The virtual_nodes_per_instance parameter is the smoothing knob. With one virtual node per instance, the distribution is uneven (an instance can own a much larger arc of the ring than its share). With 100–200 virtual nodes per instance, the distribution becomes nearly uniform with negligible CPU cost. Production implementations (Cassandra, DynamoDB) typically use a few hundred virtual nodes per physical instance.

Key Takeaways

  • Service discovery is the dynamic-configuration layer that replaces static IP lists. Client-side discovery puts logic in each caller (simpler infrastructure, more language duplication); server-side puts a load balancer in the path (one well-tested implementation, extra network hop).
  • The registry needs active or passive health awareness to be useful. TTL-based expiry catches hard crashes; passive failure detection at the client catches the subtle "200 to /health, 500 to real requests" failure mode. Use both.

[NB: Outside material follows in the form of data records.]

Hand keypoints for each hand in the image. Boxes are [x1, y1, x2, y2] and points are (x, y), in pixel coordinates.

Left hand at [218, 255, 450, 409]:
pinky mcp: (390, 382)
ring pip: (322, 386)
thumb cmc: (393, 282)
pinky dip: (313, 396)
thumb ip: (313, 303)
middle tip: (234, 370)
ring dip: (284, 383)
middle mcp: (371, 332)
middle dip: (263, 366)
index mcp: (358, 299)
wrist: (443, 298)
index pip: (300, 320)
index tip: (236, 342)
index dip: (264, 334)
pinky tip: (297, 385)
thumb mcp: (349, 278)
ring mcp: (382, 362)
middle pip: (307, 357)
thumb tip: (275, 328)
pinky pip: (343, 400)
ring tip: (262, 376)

  • Power-of-two-choices is the practical default for load balancing across equivalent instances: O(1) per call, near-optimal distribution, no coordination required. Round-robin is acceptable when instances are truly equivalent; least-loaded is appropriate when one balancer has full visibility.

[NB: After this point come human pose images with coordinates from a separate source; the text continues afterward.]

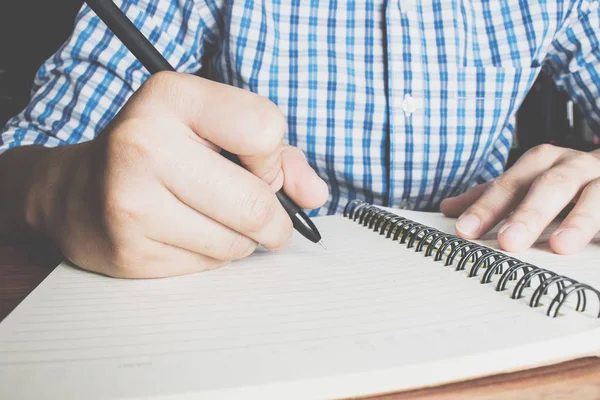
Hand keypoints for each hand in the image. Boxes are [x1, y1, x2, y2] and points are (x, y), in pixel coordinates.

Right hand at [33, 72, 328, 277]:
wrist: (77, 193)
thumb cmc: (159, 153)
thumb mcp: (213, 128)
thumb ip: (279, 155)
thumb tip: (315, 195)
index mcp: (172, 97)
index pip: (266, 130)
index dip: (271, 157)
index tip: (254, 165)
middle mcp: (145, 144)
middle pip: (257, 203)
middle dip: (273, 219)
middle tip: (260, 214)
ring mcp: (132, 202)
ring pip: (238, 243)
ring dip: (243, 239)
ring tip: (212, 218)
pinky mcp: (131, 252)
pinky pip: (210, 267)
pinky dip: (214, 256)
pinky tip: (185, 235)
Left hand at [440, 144, 599, 253]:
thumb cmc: (565, 181)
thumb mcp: (527, 183)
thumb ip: (493, 197)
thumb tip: (448, 209)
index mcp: (542, 162)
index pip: (509, 185)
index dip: (487, 208)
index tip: (465, 231)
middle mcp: (574, 166)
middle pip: (549, 185)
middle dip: (529, 214)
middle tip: (509, 242)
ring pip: (595, 196)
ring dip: (579, 221)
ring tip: (561, 246)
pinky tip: (599, 245)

  • Consistent hashing is the right tool when key affinity matters (caching, sharded state). Use virtual nodes per physical instance to smooth distribution; production deployments use hundreds of virtual nodes each.
  • The failure detector underlies discovery and load balancing both. Use one detector with multiple thresholds for the different consumers (discovery removal, load balancer reweighting, circuit breaker tripping) rather than separate detection mechanisms that interact unpredictably.

Source note: This lesson is synthesized from training knowledge plus the canonical sources for each load balancing algorithm. Karger et al., "Consistent Hashing and Random Trees" (STOC 1997) is the consistent hashing original. Mitzenmacher, "The Power of Two Choices in Randomized Load Balancing" (IEEE TPDS 2001) is the P2C analysis. The Envoy and NGINX documentation are the practical references for production configurations. DDIA Chapter 10 briefly discusses service discovery under "Membership and Coordination Services" but does not go deep on load balancing algorithms. Foundations of Scalable Systems would have been the standard reference here and was unavailable; cross-check before publication.